If I can't sneak him out I usually sit the bag on top of my feet to elevate him and have him close to me... I also unzip the bag and pet him/feed him treats... the rest of the flight he just sleeps. I give him ice cubes as well to keep him hydrated. He is great on flights! Quieter than most kids :lol: Usually the other passengers around will keep an eye out for the flight attendants and they help me sneak him out of his bag, onto my lap and under a blankie. It's quite a comedy! 

Traveling in cargo can be very traumatic for the pet and can condition them to have certain fears, etc.. Snoops hates the sounds of engines now. Any time a motorbike goes by, he will growl.


----------



## jessica333 (Oct 14, 2009)

Hi bigredpoodle,
that are some good news. The biggest Sherpa bag I found has the dimensions 20"L x 11.75"W x 11.5"H. How tall was your puppy (L & H), So I can get a better idea?


----------



## Spencer (Oct 7, 2009)

cuddleparty said:


> This is quite a good, clear and concise site detailing Airline Pet Policies:
> 
> http://www.bringfido.com/travel/


This is a SUPER helpful site.

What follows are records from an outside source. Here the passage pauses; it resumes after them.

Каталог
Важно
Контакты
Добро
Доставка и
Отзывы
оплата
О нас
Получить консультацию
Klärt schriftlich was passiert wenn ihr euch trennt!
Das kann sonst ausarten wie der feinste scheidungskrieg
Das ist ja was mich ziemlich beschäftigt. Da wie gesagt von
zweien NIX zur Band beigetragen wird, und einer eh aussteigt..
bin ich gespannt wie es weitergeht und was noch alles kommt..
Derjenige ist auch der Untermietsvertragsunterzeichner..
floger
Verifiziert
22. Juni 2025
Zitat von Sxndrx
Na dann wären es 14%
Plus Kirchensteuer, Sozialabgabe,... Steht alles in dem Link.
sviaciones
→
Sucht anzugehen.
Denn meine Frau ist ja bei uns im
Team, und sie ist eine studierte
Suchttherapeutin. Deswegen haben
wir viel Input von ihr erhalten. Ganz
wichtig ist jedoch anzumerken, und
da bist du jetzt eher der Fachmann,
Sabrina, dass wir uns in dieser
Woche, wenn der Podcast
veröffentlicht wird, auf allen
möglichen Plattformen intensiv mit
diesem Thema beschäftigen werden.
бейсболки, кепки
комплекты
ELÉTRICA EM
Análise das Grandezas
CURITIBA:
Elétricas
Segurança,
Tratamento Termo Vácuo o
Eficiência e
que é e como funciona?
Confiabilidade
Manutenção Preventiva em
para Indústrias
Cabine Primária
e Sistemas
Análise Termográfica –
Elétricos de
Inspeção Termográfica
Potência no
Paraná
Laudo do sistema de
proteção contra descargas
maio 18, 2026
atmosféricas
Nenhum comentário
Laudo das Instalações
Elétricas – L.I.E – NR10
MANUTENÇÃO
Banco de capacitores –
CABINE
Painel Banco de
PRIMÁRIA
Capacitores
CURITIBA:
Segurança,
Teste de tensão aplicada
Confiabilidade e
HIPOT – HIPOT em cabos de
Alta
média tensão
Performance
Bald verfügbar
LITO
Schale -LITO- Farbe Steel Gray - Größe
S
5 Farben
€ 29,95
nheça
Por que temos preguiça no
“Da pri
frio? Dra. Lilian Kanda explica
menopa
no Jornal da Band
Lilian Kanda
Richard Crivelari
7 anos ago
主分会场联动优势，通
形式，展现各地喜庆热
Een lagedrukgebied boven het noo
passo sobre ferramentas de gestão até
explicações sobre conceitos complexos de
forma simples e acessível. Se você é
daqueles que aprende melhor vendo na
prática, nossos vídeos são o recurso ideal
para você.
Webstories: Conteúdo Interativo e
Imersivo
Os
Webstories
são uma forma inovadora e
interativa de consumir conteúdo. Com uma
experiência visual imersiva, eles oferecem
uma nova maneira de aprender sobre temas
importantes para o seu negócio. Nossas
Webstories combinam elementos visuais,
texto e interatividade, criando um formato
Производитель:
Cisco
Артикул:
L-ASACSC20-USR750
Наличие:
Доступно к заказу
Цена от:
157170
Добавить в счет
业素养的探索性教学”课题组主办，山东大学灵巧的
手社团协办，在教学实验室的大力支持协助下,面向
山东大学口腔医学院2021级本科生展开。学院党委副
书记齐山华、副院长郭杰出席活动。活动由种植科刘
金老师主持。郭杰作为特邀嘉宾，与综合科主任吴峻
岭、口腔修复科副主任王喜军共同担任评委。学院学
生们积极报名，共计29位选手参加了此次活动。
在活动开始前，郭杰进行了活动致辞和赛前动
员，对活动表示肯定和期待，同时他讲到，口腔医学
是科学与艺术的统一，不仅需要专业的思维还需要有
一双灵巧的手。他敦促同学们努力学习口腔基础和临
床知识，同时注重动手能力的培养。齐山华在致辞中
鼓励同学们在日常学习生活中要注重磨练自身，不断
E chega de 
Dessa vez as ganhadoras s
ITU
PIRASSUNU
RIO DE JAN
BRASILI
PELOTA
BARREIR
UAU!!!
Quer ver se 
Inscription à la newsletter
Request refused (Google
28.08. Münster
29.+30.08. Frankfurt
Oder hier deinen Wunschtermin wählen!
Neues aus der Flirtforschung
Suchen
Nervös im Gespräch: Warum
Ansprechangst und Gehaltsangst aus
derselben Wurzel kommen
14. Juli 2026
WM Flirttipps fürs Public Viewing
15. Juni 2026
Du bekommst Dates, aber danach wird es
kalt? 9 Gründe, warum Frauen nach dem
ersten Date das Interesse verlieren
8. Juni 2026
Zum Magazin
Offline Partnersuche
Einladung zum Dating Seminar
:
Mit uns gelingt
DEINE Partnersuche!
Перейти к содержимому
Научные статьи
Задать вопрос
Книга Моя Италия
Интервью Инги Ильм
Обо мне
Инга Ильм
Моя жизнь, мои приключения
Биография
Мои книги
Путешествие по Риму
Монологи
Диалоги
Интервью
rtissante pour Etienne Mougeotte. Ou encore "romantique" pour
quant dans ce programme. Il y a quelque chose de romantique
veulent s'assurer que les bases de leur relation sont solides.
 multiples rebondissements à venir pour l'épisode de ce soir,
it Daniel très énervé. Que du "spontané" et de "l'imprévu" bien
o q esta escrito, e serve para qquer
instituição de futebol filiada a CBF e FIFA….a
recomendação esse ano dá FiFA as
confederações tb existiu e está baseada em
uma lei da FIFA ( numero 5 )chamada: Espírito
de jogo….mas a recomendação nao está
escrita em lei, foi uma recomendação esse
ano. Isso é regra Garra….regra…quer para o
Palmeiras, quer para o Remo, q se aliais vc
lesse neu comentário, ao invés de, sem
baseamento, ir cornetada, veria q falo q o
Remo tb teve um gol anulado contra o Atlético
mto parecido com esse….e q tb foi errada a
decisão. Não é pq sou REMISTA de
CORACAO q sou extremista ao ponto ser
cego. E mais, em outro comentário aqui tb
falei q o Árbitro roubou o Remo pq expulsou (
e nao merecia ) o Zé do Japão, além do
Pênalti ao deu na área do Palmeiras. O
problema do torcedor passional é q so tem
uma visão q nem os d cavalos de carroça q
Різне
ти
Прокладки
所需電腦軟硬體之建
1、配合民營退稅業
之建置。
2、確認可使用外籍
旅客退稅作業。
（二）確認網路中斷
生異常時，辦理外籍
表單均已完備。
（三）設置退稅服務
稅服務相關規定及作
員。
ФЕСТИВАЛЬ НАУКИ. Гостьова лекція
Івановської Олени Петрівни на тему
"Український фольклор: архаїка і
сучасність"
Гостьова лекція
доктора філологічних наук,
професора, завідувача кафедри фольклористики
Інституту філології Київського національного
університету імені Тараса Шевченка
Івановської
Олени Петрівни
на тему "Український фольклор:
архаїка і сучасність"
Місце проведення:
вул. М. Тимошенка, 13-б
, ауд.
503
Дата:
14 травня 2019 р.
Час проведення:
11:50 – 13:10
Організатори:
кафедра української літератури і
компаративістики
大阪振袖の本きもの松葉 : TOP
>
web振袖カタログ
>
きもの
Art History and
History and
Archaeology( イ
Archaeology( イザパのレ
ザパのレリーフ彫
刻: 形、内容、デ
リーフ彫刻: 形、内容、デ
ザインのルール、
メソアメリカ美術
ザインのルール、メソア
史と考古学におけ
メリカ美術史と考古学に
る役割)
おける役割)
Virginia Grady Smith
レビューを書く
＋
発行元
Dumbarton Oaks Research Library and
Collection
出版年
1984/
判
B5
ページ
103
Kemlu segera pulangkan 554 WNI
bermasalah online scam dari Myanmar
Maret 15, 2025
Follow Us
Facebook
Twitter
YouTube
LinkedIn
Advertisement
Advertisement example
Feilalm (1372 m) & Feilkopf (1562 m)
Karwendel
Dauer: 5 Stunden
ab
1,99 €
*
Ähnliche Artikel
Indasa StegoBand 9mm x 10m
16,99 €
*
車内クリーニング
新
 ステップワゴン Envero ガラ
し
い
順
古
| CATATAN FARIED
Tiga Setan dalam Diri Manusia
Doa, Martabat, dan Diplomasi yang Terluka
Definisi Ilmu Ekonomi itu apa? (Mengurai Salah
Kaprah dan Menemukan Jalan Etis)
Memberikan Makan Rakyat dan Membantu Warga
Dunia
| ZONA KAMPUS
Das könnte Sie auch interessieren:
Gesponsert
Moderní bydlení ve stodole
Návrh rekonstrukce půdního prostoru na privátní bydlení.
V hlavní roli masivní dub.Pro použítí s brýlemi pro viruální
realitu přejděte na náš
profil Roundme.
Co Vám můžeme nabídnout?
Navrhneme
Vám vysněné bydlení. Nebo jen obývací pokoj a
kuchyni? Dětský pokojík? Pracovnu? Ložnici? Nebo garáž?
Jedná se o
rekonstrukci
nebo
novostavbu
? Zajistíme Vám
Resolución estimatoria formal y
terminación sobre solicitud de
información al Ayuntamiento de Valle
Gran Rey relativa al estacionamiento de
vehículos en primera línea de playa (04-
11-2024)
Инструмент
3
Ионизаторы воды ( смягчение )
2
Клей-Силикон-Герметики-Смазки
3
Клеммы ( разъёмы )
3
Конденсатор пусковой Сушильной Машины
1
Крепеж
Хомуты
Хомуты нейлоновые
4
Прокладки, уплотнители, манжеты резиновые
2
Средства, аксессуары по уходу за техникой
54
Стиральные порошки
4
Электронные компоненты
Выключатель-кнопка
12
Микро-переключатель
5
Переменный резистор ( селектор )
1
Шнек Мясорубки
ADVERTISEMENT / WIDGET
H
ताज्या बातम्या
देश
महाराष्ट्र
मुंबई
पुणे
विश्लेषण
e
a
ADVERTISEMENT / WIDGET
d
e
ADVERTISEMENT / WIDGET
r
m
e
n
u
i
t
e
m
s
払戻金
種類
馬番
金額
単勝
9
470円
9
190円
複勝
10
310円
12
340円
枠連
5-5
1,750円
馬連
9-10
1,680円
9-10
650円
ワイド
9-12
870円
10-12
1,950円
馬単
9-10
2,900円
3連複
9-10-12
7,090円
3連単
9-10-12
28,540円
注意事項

I just spent the past hour or so looking at all of the pieces of it. (Even sent it to my mom!) Thanks for posting it!


----------



## cuddleparty (Apr 27, 2009)

it's a great site! very resourceful 
for iPhone users there are also apps that can be downloaded that will give you info regarding dog friendly facilities, etc using your current location.


----------